- Exercise description:
Although the entries contain pictures, only their words should be duplicated exactly.

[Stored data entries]

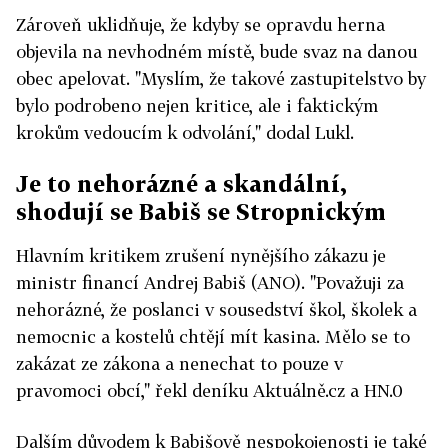
Zároveň uklidňuje, že kdyby se opravdu herna
objevila na nevhodném místě, bude svaz na danou
obec apelovat. "Myslím, že takové zastupitelstvo by
bylo podrobeno nejen kritice, ale i faktickým
krokům vedoucím k odvolání," dodal Lukl.
Je to nehorázné a skandální,
shodují se Babiš se Stropnickým
Hlavním kritikem zrušení nynějšího zákazu je
ministr financí Andrej Babiš (ANO). "Považuji za
nehorázné, že poslanci v sousedství škol, školek a
nemocnic a kostelů chtějí mít kasina. Mělo se to
zakázat ze zákona a nenechat to pouze v
pravomoci obcí," řekl deníku Aktuálně.cz a HN.0
Dalším důvodem k Babišově nespokojenosti je také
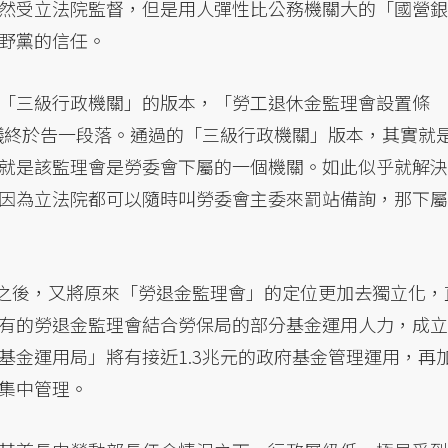
然受立法院監督，但是用人彈性比公務機關大的「國營銀
野黨的信任。
「三級行政機關」的版本，「勞工退休金監理會設置條
爭議終於告一段落。通過的「三級行政機關」版本，其實就
就是該監理會是勞委會下屬的一個機關。如此似乎就解決
因為立法院都可以隨時叫勞委會主委來罰站備詢，那下屬
部之後，又將原來「勞退金監理會」的定位更加去獨立化，
有的勞退金監理會結合勞保局的部分基金運用人力，成立
基金運用局」將有接近1.3兆元的政府基金管理運用，再
集中管理。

- Result for this exercise:
Zároveň uklidňuje, že kdyby se opravdu herna
objevila na nevhodném místě, bude svaz na danou
obec apelovat. "Myslím, že takové zastupitelstvo by
bylo podrobeno nejen kritice, ale i faktickým
krokům vedoucím k odvolání," dodal Lukl.
Je to nehorázné a skandální,
shodují se Babiš se Stropnickým
Hlavním kritikem zrušení nynějšího zákazu je
ministr financí Andrej Babiš (ANO). "Považuji za
nehorázné, že poslanci v sousedství škol, školek a
nemocnic a kostelů chtějí mít kasina. Mělo se to
zakázat ze zákona a nenechat to pouze v
pravomoci obcí," řekl deníku Aktuálně.cz a HN.0
Dalším důvodem k Babišově nespokojenosti je také
然受立法院監督，但是用人彈性比公務機關大的「國營銀
野黨的信任。
「三級行政機關」的版本，「勞工退休金監理會設置條
爭議終於告一段落。通過的「三級行政機關」版本，其實就
就是該監理會是勞委會下屬的一個機關。如此似乎就解決
因為立法院都可以隨時叫勞委會主委來罰站備詢，那下屬
部之後，又將原來「勞退金監理會」的定位更加去獨立化，
有的勞退金監理會結合勞保局的部分基金運用人力，成立
基金運用局」將有接近1.3兆元的政府基金管理運用，再
集中管理。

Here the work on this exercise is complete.